The Official Model Zoo for Tensorbit Labs.
This repository serves as a centralized library for pre-optimized neural network, large language model, and vision transformer binaries. Each model in this collection has been processed through the full Tensorbit P-D-Q pipeline (Pruning, Distillation, and Quantization) to ensure maximum performance on edge hardware without sacrificing reasoning capabilities.
Standard open-source models are often too "heavy" for on-device deployment. Tensorbit Labs specializes in transforming these heavy open-source models into lightweight, efficient versions suitable for on-device deployment. The system optimizes models through a specialized pipeline that combines pruning, distillation, and quantization to reduce size and latency while maintaining high accuracy.
- Memory Efficiency: Up to % reduction in VRAM footprint.
- Inference Speed: Optimized for tensorbit-run execution on NPU/ARM architectures.
- Verified Benchmarks: Every binary is benchmarked via tensorbit-bench to ensure accuracy parity with the original models.
Please reference performance_comparison.csv to view comparisons between raw PyTorch vs.
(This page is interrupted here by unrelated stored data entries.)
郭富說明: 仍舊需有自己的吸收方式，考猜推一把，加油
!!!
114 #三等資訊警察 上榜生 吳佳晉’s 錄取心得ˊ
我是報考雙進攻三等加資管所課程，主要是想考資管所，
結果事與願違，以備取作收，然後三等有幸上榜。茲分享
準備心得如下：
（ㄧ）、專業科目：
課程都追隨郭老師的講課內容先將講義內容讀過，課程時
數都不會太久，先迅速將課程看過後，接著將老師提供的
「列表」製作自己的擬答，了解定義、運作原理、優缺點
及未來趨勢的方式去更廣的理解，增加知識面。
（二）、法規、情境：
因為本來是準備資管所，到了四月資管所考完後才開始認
Tensorbit stats for every model in the zoo.
| Model Name | Base Architecture | Sparsity | Precision | Target Hardware |
|---|---|---|---|---|
| tb-llama-4-8b | Llama 4 | 45% | INT4 | Apple M4 / Snapdragon G3 |
| tb-mistral-next | Mistral | 30% | INT4 | ARM Cortex-A78 |
| tb-vit-large | ViT | 50% | INT8 | Industrial NPU |
These models are stored as .tb binaries designed to be loaded directly into the tensorbit-run engine.
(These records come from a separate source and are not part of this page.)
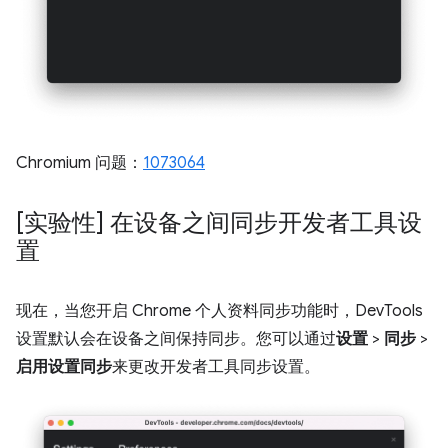
Chromium 问题：
1073064
[实验性] 在设备之间同步开发者工具设
置
现在，当您开启 Chrome 个人资料同步功能时，DevTools
设置默认会在设备之间保持同步。您可以通过
设置
>
同步
>
启用设置同步
来更改开发者工具同步设置。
# Example: Running a Tensorbit model locally
./tensorbit-run --model ./models/tb-llama-4-8b.tb --prompt "Explain quantum gravity."We focus on optimizing high-impact, open-weights models. If you would like to request a specific model optimization or contribute a "Tensorbit-ified" version of your own architecture, please open an issue or pull request with the label model-request.
The optimization weights (.tbm model files) are provided under the Apache License 2.0. Please refer to the original model creators (e.g., Meta, Mistral AI, etc.) for their underlying architectural licenses.